Badia a Coltibuono Chianti Classico (annata)
This brilliant wine will have you revising your word bank of descriptors for Chianti Classico: fresh, vibrant, comforting. Again, this is Stucchi’s interpretation of his land, and it reads like a poem that anyone can understand. The fruit has radiance, while an aromatic cut resembling orange peel and cinnamon bark completes the depiction. And if you are waiting for Chianti Classico’s typical oaky tannins to come smother the show, you’ll be waiting for eternity.
Badia a Coltibuono Chianti Classico Riserva
As good as their affordable annata bottling of Chianti Classico is, the riserva kicks the seduction up several notches. It’s deep, savory and fruity, bold yet delicate and generous. If you want to start a wine cellar on a budget, start here. As it ages, it reveals layers of spice, mint and chocolate.

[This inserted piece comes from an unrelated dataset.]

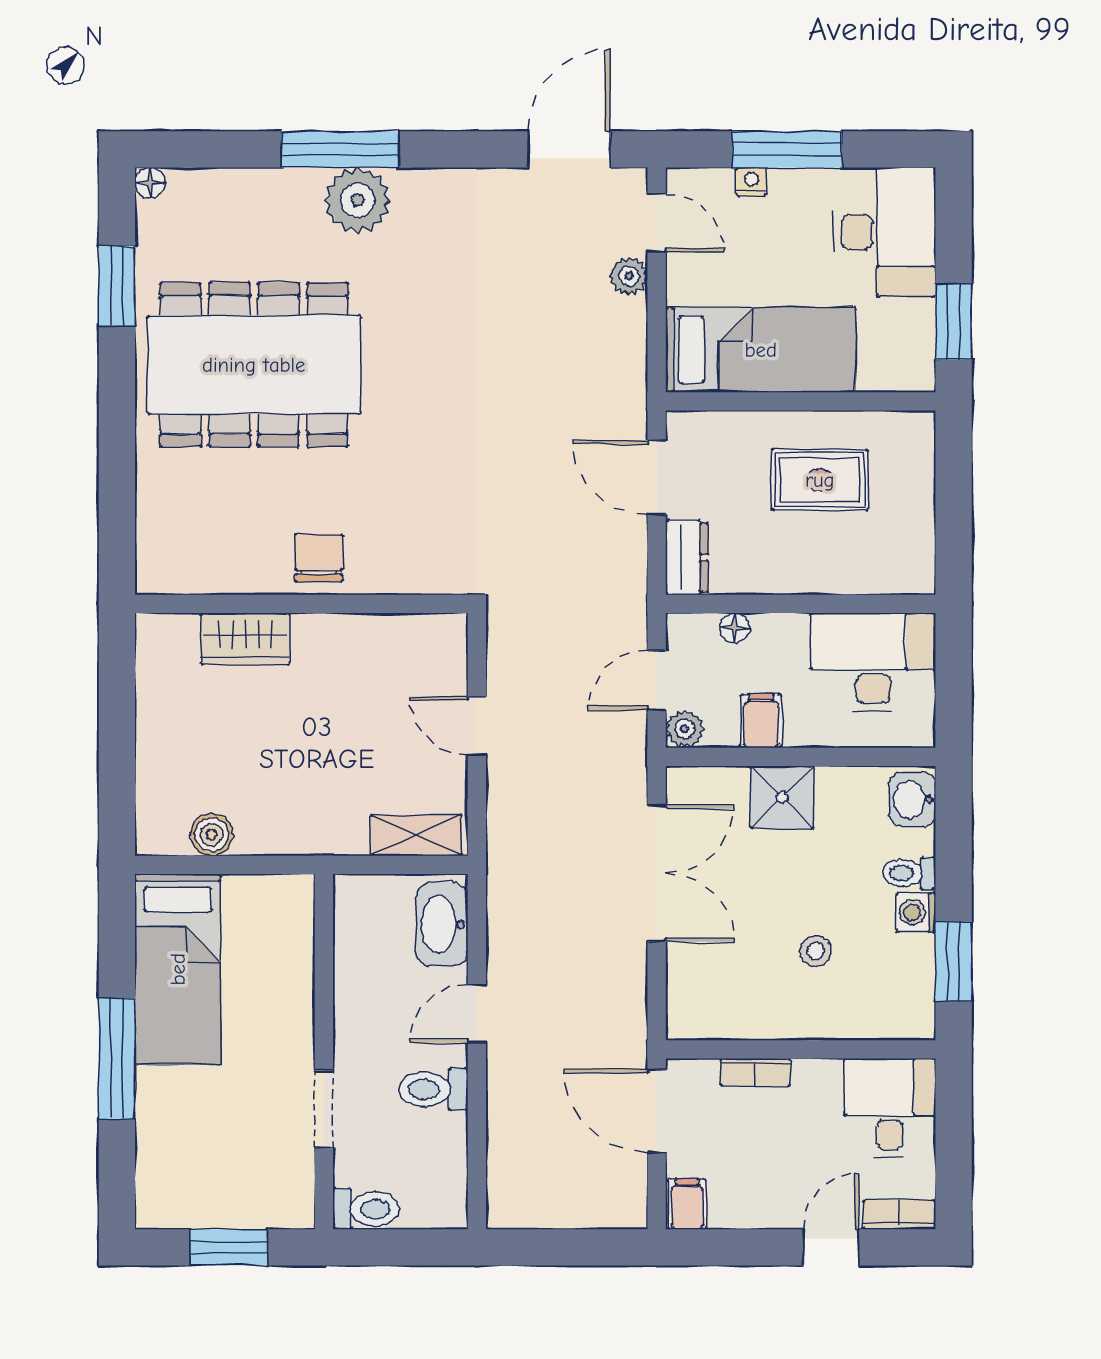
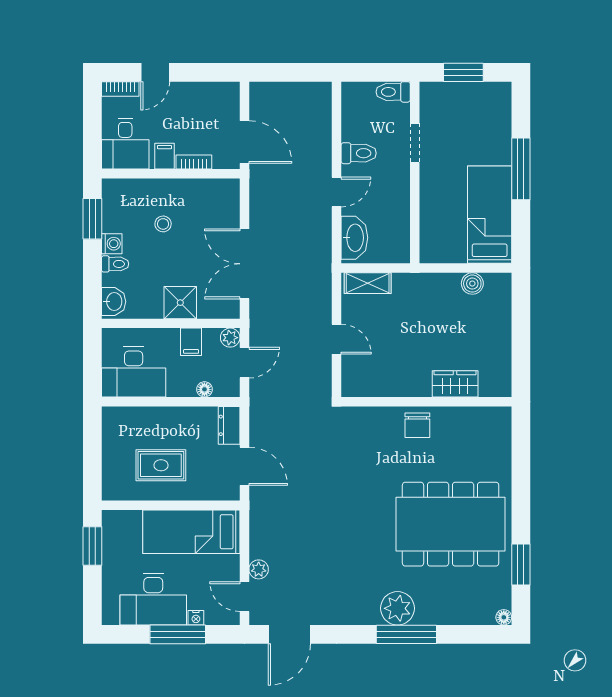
desk: (885, 232) -> (153, 599), moved, turned -90
filing cabinet: (687, 1204) -> (165, 156), moved, turned 180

Badia a Coltibuono Montebello
The Chianti Classico Riserva anchors the lineup, but if there is a single wine that best summarizes the generous ethos of this estate, it is their “Super Tuscan.” Montebello is everything Super Tuscans are not. Typically, when you see Toscana IGT on a label, you know what’s coming: international grapes and anonymity. Instead, Montebello is Stucchi’s way of overcoming what he calls “varietal bias.” The indigenous reds used are all worth mentioning: Mammolo, Ciliegiolo, Pugnitello, Colorino, Sanforte, Malvasia Nera, Canaiolo, Fogliatonda and, yes, Sangiovese. The wine seduces with generous tones of bing cherry, walnut, crabapple blossom and a bit of raisin on the finish, and the control of tannins — a hallmark of Stucchi — makes it as forgiving as it is seductive.
Badia a Coltibuono Vin Santo del Chianti Classico
If there is a commonality among the red wines of Badia a Coltibuono, it is their hospitality. They are gracious to those who drink them, and never overwhelming or brash. That warmth shines in their version of Tuscany’s ultimate hospitality wine, Vin Santo. Traditionally poured for arriving guests, this wine ought to be a perennial favorite for those of you who regularly host dinner parties. It’s sweet but not sticky, full textured but silky, and redolent of peaches, apricots and hazelnuts.